**What to do:**
Reproduce the material below word for word, from its first line through the line containing "genus: Irpex", including that line.

**Data for this exercise:**

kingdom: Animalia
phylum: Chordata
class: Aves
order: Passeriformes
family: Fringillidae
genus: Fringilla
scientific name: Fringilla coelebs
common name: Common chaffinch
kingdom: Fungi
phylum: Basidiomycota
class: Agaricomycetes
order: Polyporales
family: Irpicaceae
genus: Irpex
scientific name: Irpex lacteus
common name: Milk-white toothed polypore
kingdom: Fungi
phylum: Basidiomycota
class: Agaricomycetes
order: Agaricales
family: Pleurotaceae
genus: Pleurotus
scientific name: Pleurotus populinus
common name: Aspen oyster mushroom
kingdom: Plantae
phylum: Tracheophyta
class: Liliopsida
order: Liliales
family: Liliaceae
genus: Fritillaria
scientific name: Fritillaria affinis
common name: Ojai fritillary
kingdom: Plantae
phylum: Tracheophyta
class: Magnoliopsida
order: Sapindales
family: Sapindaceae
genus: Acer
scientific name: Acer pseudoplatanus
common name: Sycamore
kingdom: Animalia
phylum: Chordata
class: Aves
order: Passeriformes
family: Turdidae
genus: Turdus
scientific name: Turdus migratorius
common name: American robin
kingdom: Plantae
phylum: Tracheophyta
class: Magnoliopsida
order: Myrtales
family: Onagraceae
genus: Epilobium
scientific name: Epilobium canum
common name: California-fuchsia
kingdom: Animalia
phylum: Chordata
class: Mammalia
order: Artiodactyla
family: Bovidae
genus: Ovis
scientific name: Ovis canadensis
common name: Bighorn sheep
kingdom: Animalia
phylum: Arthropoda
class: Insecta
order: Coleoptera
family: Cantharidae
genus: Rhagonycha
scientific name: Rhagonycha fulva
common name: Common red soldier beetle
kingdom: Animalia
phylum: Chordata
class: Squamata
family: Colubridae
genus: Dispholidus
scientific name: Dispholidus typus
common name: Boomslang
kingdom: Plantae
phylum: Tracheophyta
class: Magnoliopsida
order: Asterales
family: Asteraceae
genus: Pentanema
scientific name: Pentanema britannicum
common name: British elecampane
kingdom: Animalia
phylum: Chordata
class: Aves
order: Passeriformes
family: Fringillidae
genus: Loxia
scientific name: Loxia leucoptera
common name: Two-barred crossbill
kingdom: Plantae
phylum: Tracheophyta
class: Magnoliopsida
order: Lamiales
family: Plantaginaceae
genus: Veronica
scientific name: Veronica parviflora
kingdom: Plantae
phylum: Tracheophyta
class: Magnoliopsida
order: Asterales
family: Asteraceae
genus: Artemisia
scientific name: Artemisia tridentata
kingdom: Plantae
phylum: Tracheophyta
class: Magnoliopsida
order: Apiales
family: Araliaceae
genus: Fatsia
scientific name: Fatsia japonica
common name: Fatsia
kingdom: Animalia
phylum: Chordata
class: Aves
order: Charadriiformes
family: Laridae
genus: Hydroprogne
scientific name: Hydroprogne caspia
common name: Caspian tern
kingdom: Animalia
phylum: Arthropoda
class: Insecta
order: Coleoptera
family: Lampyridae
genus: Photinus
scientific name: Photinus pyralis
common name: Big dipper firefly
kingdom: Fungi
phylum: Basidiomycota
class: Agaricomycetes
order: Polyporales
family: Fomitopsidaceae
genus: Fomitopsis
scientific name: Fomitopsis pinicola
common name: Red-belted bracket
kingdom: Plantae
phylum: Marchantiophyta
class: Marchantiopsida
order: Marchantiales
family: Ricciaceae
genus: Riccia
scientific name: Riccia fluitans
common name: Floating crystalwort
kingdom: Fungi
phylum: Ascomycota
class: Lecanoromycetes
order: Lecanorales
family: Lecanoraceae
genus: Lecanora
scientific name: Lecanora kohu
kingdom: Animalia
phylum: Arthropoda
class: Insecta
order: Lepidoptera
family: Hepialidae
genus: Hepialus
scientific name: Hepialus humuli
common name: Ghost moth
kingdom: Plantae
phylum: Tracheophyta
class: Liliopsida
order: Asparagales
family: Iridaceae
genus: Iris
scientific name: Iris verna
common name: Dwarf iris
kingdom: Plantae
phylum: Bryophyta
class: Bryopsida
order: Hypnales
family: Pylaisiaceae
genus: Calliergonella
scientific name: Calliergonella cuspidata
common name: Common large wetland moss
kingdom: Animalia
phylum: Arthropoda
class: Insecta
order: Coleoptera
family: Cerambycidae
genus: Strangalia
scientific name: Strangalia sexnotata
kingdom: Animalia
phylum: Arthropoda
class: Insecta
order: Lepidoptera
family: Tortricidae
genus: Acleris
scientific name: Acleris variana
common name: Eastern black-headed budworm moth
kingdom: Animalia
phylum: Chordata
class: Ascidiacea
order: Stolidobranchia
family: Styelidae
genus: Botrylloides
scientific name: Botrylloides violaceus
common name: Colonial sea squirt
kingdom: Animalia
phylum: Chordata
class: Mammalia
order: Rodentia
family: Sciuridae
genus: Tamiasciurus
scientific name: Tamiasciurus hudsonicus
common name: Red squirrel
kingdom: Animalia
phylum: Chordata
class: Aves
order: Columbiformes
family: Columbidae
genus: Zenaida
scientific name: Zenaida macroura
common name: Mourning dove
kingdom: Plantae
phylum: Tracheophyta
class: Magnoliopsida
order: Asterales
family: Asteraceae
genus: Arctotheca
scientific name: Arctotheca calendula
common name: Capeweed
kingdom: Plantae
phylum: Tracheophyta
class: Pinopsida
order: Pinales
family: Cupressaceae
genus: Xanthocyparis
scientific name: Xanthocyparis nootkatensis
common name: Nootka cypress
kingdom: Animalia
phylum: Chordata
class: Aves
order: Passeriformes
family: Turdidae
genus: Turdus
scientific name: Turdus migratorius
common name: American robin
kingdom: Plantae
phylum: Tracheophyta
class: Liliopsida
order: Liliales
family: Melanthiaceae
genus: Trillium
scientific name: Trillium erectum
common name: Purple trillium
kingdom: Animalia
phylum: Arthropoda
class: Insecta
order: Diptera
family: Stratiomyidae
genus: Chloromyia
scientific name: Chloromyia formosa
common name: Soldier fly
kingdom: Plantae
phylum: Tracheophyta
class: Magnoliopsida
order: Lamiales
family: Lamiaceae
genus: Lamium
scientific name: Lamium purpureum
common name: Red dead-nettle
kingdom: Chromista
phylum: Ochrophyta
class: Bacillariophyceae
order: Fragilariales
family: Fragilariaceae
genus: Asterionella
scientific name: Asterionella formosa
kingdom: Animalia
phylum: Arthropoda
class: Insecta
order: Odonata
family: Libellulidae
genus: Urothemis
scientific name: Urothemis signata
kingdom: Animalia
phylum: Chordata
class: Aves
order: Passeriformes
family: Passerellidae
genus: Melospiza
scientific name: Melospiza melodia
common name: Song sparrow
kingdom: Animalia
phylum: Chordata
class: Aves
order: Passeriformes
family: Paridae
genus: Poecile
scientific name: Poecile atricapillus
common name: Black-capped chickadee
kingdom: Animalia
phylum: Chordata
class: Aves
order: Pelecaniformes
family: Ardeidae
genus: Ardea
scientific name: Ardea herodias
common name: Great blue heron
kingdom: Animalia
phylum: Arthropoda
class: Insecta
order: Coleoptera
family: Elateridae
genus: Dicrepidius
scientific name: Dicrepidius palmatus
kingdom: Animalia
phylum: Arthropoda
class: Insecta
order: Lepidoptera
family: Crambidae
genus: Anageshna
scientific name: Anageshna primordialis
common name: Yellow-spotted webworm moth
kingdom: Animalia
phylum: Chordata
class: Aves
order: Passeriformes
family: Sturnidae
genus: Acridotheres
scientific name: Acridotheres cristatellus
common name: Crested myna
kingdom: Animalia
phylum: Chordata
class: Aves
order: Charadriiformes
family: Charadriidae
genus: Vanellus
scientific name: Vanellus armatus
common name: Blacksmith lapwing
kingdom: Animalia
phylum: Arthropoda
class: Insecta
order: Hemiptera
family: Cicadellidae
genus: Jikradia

**In response:**
kingdom: Animalia
phylum: Chordata
class: Aves
order: Passeriformes
family: Fringillidae
genus: Fringilla
scientific name: Fringilla coelebs
common name: Common chaffinch
kingdom: Fungi
phylum: Basidiomycota
class: Agaricomycetes
order: Polyporales
family: Irpicaceae
genus: Irpex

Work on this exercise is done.